PDF on Linux tips
[Jan. 2020]
Occasionally I find that I need to massage PDF files in some way. Since I use Ubuntu as my desktop operating system, I need to find software and methods that will work with Linux (and are free!). There is actually a large selection of Linux tools for this, both command line and GUI type (although the command line tools tend to be the most useful). Since some tools work better than others, or work better on particular PDF types, I plan to keep a record here of the tools I find most useful.

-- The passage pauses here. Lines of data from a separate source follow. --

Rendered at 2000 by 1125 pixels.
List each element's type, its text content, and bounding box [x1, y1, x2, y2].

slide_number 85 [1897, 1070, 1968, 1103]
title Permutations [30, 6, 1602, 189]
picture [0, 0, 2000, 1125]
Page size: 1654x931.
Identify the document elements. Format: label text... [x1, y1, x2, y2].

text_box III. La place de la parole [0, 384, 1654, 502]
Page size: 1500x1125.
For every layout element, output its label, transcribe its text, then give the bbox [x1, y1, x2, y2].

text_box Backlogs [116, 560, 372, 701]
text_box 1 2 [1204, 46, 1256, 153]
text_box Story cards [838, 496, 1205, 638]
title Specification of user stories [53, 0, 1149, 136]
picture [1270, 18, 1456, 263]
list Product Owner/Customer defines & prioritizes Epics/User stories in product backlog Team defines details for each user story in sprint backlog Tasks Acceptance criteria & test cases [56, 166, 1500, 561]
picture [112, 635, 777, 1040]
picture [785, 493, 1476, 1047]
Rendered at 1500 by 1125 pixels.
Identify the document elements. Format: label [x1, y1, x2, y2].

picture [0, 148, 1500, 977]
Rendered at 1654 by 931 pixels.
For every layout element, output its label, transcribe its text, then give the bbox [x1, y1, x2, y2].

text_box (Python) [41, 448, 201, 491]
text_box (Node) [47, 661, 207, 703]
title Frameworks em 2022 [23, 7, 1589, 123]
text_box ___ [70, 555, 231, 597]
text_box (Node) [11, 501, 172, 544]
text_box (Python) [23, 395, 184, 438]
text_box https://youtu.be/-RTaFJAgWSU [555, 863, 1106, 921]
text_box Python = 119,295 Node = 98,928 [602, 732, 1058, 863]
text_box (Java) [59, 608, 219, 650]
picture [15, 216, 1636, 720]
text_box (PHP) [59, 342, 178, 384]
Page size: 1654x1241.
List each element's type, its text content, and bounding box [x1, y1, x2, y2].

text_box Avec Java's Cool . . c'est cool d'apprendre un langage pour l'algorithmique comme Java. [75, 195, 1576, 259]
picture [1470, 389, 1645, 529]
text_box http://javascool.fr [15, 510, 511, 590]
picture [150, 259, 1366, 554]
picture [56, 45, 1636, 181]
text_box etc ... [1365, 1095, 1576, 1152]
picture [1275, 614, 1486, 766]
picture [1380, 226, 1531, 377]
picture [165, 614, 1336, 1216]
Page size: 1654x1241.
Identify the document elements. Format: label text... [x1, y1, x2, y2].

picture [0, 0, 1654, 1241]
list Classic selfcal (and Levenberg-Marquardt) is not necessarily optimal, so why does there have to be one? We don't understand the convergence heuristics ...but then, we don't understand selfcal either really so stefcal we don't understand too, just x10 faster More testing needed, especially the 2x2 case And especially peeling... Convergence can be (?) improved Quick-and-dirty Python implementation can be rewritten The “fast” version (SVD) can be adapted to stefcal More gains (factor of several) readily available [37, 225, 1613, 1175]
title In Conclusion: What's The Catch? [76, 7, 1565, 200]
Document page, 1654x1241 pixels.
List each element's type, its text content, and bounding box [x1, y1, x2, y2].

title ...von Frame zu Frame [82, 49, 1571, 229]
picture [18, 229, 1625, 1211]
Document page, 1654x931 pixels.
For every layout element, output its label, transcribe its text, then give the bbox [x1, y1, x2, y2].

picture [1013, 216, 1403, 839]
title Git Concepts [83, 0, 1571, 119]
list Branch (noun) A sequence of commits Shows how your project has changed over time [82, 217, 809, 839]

As the need arises, I will include entries on these topics:
Bursting - converting a multi-page PDF to single PDF pages
Compression - reducing PDF file size
Enhancement - improving contrast, removing speckles, etc.
Image to PDF
Merge - Multiple PDF files to a multi-page PDF
OCR
Password removal
PDF to Image
Splitting - converting 2-up pages to 1-up pages
Watermarks - removing and adding
Bursting
Compression
There are a variety of Linux tools available to reduce the file size of a pdf:
ps2pdf :
[command line] ps2pdf LARGE.pdf SMALL.pdf
[command line] pdf2ps large.pdf - | ps2pdf - small.pdf
qpdf : [command line] qpdf --linearize input.pdf output.pdf
[command line] gs -sDEVICE=pdfwrite -dCompatibilityLevel=1.4 -dPDFSETTINGS=/screen -dNOPAUSE -dQUIET -dBATCH -sOutputFile=out.pdf in.pdf
see also : [command line] gs -sDEVICE=pdfwrite -dCompatibilityLevel=1.4 -dPDFSETTINGS=/ebook -dNOPAUSE -dQUIET
ImageMagick : [command line] convert -density 200 -compress jpeg -quality 20 test.pdf test2.pdf
Enhancement
There are a variety of options for enhancement:
gIMP image editor
Libreoffice Draw
Command line
gIMP image editor
This is really an option of last resort as it is very time consuming, but it is a very powerful tool for major issues. Explaining the full scope of using gIMP would require a book, but the general process is to convert the PDF page (or pages) that need repair to images, and then editing the images. Depending upon the level of effort put in, this can include straightening out skewed pages, removing scribbles, blots, etc., filling in obvious gaps in drawings and images, improving contrast, and so on. Once the image has been edited, it is converted back into a PDF and re-integrated with the full document.
LibreOffice Draw
PDF files can be opened in Libreoffice Draw, with mixed results. It is worth trying, as in some cases it works very well. However, with some PDF files the result is scrambled pages, missing images, etc.
Command Line
[to be added later]
Image to PDF
https://askubuntu.com/questions/493584/convert-images-to-pdf
Command line : convert "*.{png,jpeg}" -quality 100 outfile.pdf
Merge
See this link : https://stackoverflow.com/questions/2507766/merge-convert-multiple-pdf-files-into-one-pdf#11280219
pdfunite in-1.pdf in-2.pdf in-n.pdf out.pdf
OCR
It's very common to find PDF files which are scanned images of pages; since the text is an image it cannot be searched or cut&pasted. Fortunately there is OCR software which can create an "image over text" copy of the original PDF file. I have found three useful tools for this purpose. Note that all of these tools require the tesseract OCR engine - this can be installed form the Ubuntu software repository if you have not already done so. Here are some OCR options (see also this page):
pdfocr : https://raw.githubusercontent.com/gkovacs/pdfocr/master/pdfocr.rb
More explanation here : https://ubuntuforums.org/showthread.php?t=1456756
This is a script which you run from the command line; I have found this produces relatively fast and clean copies.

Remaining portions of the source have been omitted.